> [GOAL OF THE EXERCISE]
Your answer must be every line of the data that contains "linecap".
--- INPUT FOR THIS TASK Enclosed Below ---
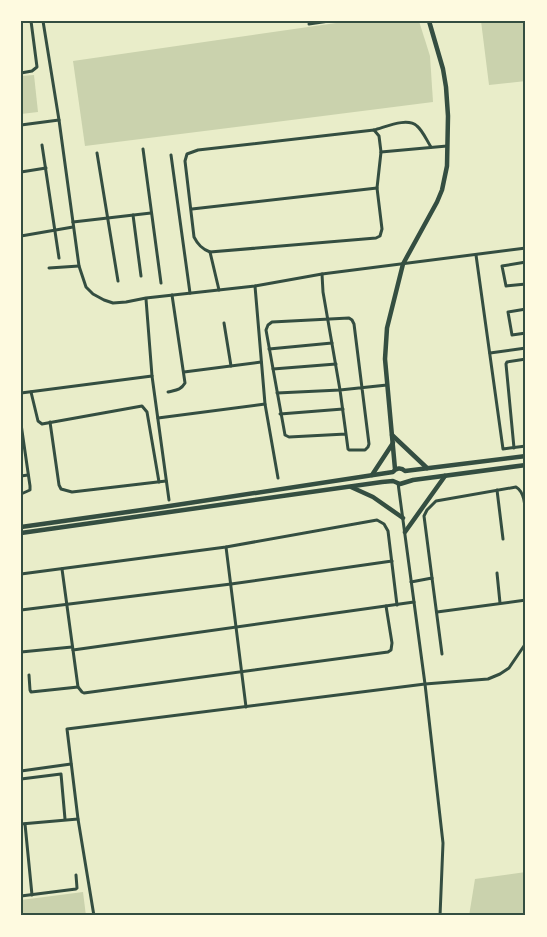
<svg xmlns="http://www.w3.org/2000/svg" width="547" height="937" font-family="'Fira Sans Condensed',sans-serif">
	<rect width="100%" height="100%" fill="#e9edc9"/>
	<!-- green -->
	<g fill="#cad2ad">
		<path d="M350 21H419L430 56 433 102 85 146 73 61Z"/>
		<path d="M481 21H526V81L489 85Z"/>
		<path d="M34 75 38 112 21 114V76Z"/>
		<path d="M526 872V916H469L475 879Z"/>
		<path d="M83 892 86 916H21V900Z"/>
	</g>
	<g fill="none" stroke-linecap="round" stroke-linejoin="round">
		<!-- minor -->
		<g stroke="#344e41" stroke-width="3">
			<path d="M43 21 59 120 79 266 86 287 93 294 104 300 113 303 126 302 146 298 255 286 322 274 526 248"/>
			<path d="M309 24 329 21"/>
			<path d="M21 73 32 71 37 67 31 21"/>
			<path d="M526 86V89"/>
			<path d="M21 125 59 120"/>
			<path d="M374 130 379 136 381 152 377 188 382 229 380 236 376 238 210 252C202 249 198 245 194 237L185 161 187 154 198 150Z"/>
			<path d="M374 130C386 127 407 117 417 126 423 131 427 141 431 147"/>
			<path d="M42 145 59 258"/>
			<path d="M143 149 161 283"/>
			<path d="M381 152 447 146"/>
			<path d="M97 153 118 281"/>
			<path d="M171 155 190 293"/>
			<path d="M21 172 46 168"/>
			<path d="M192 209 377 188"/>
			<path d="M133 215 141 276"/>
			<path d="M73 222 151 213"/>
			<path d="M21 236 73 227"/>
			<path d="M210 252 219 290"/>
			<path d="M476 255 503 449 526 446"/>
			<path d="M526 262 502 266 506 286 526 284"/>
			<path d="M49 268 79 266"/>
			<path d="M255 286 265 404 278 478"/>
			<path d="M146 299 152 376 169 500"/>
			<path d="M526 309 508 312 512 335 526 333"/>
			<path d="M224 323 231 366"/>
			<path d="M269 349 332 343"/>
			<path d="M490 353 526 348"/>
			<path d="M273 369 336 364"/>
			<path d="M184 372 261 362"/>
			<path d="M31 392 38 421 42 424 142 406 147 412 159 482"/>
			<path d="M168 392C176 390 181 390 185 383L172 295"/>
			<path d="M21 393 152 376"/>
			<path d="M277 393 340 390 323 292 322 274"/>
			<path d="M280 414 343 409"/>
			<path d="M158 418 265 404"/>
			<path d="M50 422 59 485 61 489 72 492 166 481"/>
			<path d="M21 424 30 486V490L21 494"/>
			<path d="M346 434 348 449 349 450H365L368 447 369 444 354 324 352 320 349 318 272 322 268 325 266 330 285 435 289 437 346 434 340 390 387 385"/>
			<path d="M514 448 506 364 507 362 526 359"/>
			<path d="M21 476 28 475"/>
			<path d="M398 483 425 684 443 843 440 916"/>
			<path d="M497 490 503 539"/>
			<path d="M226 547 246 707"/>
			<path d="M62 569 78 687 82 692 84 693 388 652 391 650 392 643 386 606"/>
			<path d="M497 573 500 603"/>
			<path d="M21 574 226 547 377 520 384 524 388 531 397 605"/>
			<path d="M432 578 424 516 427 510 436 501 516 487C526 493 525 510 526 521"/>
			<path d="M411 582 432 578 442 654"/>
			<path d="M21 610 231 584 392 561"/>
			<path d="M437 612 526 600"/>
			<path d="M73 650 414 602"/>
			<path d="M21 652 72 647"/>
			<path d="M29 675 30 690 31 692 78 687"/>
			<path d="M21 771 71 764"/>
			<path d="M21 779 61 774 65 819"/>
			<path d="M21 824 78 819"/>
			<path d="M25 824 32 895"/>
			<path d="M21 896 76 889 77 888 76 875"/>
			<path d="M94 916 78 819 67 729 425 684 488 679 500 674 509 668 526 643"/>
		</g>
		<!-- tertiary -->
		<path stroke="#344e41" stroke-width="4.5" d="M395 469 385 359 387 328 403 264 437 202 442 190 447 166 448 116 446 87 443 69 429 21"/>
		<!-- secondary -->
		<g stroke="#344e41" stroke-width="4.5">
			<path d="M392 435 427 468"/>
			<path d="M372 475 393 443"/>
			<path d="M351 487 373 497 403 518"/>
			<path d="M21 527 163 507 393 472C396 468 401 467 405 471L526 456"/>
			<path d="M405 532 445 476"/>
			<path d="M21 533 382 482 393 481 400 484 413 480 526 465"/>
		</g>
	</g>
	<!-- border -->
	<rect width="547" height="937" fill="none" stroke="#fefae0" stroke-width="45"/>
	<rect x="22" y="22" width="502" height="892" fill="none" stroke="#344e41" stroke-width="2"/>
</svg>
--- End of Enclosed INPUT FOR THIS TASK ---
--- INPUT FOR THIS TASK Enclosed Below ---
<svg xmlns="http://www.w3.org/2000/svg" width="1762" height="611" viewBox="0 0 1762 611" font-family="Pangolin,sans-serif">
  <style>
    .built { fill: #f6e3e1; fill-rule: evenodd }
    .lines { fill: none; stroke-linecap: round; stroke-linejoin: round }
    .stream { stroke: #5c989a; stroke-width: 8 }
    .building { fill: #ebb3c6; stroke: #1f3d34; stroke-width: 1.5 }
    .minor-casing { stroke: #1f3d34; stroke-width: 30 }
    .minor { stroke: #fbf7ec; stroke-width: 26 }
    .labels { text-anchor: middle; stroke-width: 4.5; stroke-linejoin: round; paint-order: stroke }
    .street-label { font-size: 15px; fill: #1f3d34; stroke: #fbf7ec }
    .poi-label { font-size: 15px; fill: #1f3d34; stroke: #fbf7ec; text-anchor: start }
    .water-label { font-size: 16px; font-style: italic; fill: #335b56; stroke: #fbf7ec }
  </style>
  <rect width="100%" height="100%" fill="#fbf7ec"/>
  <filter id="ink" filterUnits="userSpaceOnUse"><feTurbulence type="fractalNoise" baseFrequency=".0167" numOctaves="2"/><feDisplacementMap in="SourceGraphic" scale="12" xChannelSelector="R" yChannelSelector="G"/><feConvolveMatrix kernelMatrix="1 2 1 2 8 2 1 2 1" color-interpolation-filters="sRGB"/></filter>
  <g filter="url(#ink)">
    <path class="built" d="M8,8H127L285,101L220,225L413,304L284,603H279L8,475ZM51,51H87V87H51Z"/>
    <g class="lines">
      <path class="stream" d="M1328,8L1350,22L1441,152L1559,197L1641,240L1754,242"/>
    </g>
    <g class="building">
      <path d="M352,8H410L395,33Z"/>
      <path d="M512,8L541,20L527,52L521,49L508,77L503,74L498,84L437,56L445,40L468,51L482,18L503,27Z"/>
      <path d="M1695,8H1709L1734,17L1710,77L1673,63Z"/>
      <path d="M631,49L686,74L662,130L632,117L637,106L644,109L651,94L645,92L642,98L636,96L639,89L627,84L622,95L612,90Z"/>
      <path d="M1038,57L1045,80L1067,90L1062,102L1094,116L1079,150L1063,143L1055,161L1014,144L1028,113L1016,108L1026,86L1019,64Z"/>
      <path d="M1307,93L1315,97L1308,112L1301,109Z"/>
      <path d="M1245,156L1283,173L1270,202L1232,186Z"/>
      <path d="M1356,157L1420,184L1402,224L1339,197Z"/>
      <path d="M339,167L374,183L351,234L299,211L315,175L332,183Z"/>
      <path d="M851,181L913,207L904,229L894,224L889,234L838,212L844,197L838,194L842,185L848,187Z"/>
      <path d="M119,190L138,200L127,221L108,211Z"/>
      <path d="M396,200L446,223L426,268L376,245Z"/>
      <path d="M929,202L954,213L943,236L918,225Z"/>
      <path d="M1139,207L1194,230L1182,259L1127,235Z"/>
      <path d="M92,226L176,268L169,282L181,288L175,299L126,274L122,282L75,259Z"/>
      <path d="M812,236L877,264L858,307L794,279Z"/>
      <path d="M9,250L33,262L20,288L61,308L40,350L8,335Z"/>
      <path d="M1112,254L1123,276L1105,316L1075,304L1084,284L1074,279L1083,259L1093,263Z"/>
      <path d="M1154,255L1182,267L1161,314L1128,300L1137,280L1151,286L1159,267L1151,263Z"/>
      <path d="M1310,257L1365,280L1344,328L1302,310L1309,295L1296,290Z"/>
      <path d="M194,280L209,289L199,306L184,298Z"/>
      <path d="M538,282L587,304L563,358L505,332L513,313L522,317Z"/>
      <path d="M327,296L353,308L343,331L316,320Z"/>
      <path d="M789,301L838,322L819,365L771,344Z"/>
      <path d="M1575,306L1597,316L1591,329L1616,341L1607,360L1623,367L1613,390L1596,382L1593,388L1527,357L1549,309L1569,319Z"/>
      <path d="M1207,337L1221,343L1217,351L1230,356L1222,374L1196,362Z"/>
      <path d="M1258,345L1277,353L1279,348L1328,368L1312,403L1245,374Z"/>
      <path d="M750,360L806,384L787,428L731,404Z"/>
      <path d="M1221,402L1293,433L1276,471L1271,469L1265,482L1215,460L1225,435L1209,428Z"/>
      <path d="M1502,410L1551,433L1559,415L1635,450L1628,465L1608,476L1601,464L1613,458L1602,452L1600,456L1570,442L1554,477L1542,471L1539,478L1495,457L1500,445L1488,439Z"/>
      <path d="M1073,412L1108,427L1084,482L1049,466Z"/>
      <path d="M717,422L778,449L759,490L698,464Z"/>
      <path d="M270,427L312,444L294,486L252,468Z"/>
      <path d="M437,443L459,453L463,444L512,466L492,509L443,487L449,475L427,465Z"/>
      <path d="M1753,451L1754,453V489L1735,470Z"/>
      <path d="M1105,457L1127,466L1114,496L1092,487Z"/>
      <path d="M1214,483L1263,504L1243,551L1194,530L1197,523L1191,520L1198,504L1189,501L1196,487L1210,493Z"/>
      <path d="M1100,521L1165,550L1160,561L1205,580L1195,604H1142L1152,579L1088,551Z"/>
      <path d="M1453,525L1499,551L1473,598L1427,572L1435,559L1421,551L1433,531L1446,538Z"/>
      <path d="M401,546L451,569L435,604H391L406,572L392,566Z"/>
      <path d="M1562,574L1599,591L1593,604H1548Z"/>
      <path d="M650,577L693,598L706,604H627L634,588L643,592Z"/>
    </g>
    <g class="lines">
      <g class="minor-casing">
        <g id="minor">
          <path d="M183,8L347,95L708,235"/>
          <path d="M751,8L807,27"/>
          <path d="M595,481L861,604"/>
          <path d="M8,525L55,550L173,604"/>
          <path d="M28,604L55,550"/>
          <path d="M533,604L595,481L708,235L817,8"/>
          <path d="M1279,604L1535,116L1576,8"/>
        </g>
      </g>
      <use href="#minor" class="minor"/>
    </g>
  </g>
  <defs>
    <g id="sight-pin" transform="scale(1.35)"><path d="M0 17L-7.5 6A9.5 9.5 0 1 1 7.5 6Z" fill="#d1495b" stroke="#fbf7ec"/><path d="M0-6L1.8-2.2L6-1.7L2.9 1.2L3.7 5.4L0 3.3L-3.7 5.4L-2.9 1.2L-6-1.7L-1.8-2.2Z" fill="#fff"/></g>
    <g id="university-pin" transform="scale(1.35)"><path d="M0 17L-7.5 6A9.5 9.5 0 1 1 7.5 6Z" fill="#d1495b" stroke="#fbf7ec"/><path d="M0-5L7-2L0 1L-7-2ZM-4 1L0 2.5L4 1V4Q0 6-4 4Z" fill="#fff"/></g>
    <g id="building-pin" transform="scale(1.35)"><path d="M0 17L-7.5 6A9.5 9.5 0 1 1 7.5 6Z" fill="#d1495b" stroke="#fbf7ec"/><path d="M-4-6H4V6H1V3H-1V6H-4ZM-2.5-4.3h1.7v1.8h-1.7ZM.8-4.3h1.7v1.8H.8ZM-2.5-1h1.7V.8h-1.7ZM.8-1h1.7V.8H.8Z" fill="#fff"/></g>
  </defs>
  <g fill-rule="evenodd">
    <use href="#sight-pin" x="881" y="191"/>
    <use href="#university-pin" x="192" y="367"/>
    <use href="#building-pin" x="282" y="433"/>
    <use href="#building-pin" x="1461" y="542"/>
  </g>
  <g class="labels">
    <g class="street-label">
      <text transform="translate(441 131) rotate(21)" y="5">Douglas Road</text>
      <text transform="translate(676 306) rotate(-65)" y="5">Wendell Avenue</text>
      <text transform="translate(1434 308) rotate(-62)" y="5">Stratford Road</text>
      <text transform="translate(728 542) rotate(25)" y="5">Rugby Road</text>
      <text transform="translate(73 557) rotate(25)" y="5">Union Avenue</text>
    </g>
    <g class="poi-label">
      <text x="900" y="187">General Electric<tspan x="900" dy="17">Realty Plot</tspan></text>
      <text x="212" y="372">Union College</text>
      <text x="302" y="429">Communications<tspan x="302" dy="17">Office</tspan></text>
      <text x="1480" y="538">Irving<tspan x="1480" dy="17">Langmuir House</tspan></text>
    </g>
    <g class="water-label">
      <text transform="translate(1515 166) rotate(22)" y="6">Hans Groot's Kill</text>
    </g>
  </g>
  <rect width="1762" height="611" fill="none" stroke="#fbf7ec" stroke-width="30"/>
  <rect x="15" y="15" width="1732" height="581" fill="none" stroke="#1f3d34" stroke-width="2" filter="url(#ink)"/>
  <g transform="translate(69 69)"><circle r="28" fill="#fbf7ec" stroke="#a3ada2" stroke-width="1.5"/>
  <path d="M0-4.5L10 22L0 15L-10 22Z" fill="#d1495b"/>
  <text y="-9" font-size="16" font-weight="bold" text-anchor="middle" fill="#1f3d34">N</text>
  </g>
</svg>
--- End of Enclosed INPUT FOR THIS TASK ---
> [THE COMPLETED TASK]
	<g fill="none" stroke-linecap="round" stroke-linejoin="round">
    .lines { fill: none; stroke-linecap: round; stroke-linejoin: round }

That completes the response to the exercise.